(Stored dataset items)
____

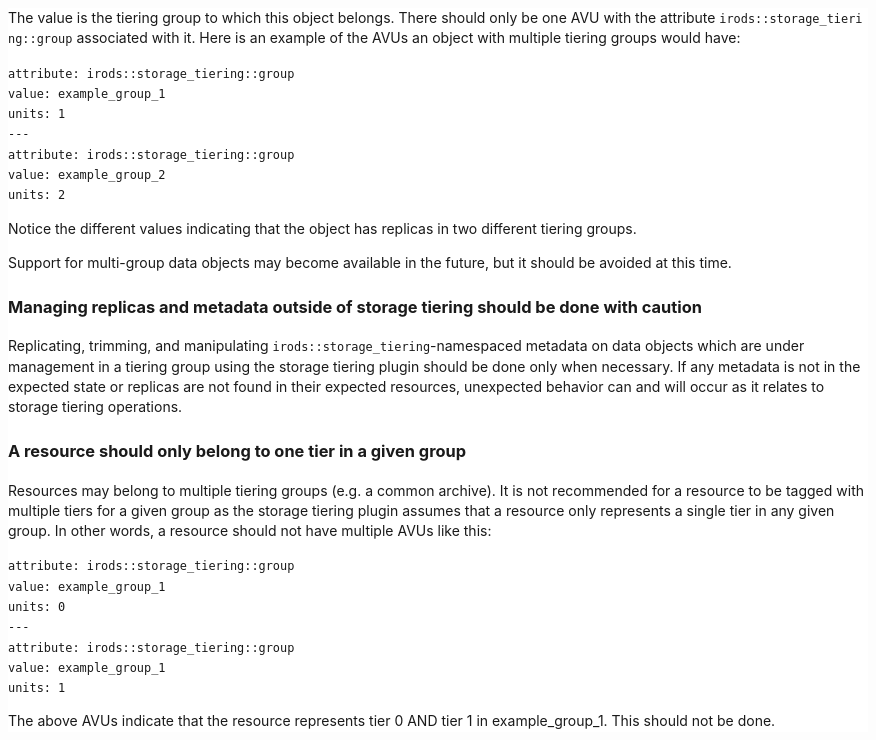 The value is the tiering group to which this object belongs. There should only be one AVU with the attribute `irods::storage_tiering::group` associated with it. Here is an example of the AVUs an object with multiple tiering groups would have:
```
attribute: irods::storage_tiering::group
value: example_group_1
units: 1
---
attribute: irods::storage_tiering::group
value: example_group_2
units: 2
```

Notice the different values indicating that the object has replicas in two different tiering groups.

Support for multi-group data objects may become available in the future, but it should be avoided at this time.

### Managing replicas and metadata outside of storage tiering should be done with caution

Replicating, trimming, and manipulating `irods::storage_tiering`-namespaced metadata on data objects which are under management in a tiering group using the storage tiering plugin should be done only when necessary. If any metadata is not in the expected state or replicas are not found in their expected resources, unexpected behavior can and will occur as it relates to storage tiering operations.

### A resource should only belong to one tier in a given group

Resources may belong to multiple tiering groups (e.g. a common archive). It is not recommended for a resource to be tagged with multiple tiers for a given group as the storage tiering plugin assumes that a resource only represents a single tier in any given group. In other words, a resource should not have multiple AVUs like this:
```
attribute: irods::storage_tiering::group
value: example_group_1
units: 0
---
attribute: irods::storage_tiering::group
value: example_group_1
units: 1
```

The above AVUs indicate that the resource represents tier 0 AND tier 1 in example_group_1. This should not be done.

____

■ **Task statement**:
Each line of the data must be restated exactly, and the pictures must be left out.

■ **Problem solution**:
 The value is the tiering group to which this object belongs. There should only be one AVU with the attribute `irods::storage_tiering::group` associated with it. Here is an example of the AVUs an object with multiple tiering groups would have:
```
attribute: irods::storage_tiering::group
value: example_group_1
units: 1
---
attribute: irods::storage_tiering::group
value: example_group_2
units: 2
```

Notice the different values indicating that the object has replicas in two different tiering groups.

Support for multi-group data objects may become available in the future, but it should be avoided at this time.

### Managing replicas and metadata outside of storage tiering should be done with caution

Replicating, trimming, and manipulating `irods::storage_tiering`-namespaced metadata on data objects which are under management in a tiering group using the storage tiering plugin should be done only when necessary. If any metadata is not in the expected state or replicas are not found in their expected resources, unexpected behavior can and will occur as it relates to storage tiering operations.

### A resource should only belong to one tier in a given group

Resources may belong to multiple tiering groups (e.g. a common archive). It is not recommended for a resource to be tagged with multiple tiers for a given group as the storage tiering plugin assumes that a resource only represents a single tier in any given group. In other words, a resource should not have multiple AVUs like this:
```
attribute: irods::storage_tiering::group
value: example_group_1
units: 0
---
attribute: irods::storage_tiering::group
value: example_group_1
units: 1
```

The above AVUs indicate that the resource represents tier 0 AND tier 1 in example_group_1. This should not be done.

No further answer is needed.